The discussion around millennials is often a frustrating one, albeit one that mutual fund and ETF executives should take note of. Older generations may look down upon them and criticize their work ethic and attitude, while millennials often blame older generations for many of the problems they're burdened with, such as high student loans and a poor job market.
Fund executives who pick a side in this conversation are losing sight of the bigger picture, and in the process might end up missing out on a massive growth opportunity for their firms.
Targeting the next generation of investors is certainly not a new theme, but the current generational shift taking place in the country is one the investment community hasn't seen in quite some time, if ever.
For most of the past 30 years, Baby Boomers have been front in center. Born between 1946-1964, this generation came into their own right around the time that individual investors' interest in the stock market was gaining steam. Now that Boomers are starting to retire and exiting the investment world, they've created a void that mutual fund and ETF firms need to address.
So, how should fund firms market themselves to this next generation of investors?
* Know your audience: the world has changed dramatically over the last 30 years and today's young investors are much different from their parents. There's no silver bullet to marketing to this group, but a good place to start is to understand that what used to work in the past likely won't work moving forward.
* Focus on trust: many millennials graduated college right as the financial crisis was taking place, leaving them with high student loans, zero job prospects to pay them off and forcing many of them to move back home with Mom and Dad. As such, their feelings toward Wall Street were, and to a large extent remain, extremely negative. Because of this it's absolutely imperative that fund firms work to earn back their trust. This generation isn't as wowed by Wall Street as Boomers were and are very cynical--firms must address this issue head on and tailor their marketing messages appropriately.
* Stop ignoring digital: it may drive parents nuts when their kids are texting at the dinner table, but marketing professionals should be doing backflips at the opportunities in this space. Stop ignoring this area and hiding behind your compliance departments. Are there concerns with embracing digital? Absolutely. Fund firms need to understand the rules and restrictions when marketing themselves online. While regulators haven't always been crystal clear with establishing dos and don'ts in this area, far too many firms have sat back when it comes to digital and they're losing ground, quickly. Not convinced? The next time you're on a subway or at a restaurant, look around you. What is everyone doing? They're looking at their phones or reading a tablet.

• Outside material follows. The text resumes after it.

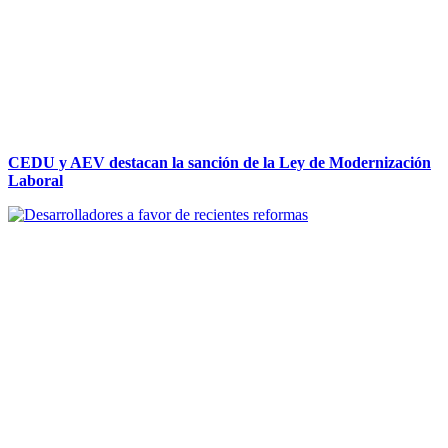
CEDU y AEV destacan la sanción de la Ley de Modernización
Laboral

* More brand, less product: want to make a 24 year old fall asleep? Toss out some Morningstar stats at them and keep using boring stock photos. Millennials care as much about 5 star funds as they do with owning a yacht or a vineyard 35 years down the road, so change things up. If you want to get their attention now and possibly their business for life, put the intimidating performance data down for a moment and connect with them. Talk about your legacy and history, your involvement with the community and various philanthropic efforts. There are thousands of mutual funds and ETFs for people to choose from and every competitor has similar products, so rely less on product and tell a different story. It may sound counterintuitive but if you're able to sell investors on your brand, the product part will be a slam dunk.
* Focus on fees: Having little disposable income to speak of it should come as no surprise that millennials are highly focused on costs, and as a result many of them are avoiding individual brokerage accounts and instead pursuing the comfort of low cost index funds and ETFs. In many ways they care as much about fees and expenses as they do with performance, so make sure you incorporate this into your marketing and advertising campaigns.

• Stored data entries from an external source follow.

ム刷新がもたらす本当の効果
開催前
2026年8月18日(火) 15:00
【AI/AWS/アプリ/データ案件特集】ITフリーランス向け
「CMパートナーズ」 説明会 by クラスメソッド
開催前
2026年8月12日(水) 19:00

* Go back to school: many kids start investing when they're still in college, yet fund companies almost never market themselves to this audience. It's true, most college kids can barely afford a grilled cheese sandwich, let alone a mutual fund, but soon enough they'll be in the workforce and before you know it they'll be making enough money to become a legitimate client. As such they represent future revenue to you, and if you've been reaching out to this group for the last five years you'll have a strong chance of winning their business once they're ready to invest.
* Embrace sponsored content: as discussed, millennials don't have much income to devote to investments. But just because they can't buy your products now doesn't mean you can't give them something they want. Several financial brands have branched into sponsored content, also known as native advertising, and the results have been incredible. What type of content can a mutual fund company offer to a millennial? Since millennials are entering the workforce and are early in their careers, start by making a short video clip about the top emerging job sectors for young graduates, a slideshow of the best cities for young employees or something around the benefits of 401(k) investing. There are thousands of ways you can connect with this generation that have nothing to do with your products, per se, and by doing so you have the potential to promote your brand on a much deeper level.

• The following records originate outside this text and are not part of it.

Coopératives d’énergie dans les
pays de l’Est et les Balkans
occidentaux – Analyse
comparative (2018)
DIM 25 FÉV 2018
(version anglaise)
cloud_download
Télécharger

None of this is to say you should throw out your marketing plan. Hardly. After all, a strong message that resonates with investors and is delivered in the right way is still one of the most effective ways to raise new assets and grow your firm, regardless of which generation you're targeting. Marketing and public relations are not going anywhere, but they are adapting to the times, and several financial brands have taken advantage in this area and emerged as early winners in the millennials game. It's time for the rest of the ETF and mutual fund industry to follow suit.
Andrew Healy is co-founder of Water & Wall Group, an agency focusing on business-to-business financial and corporate communications.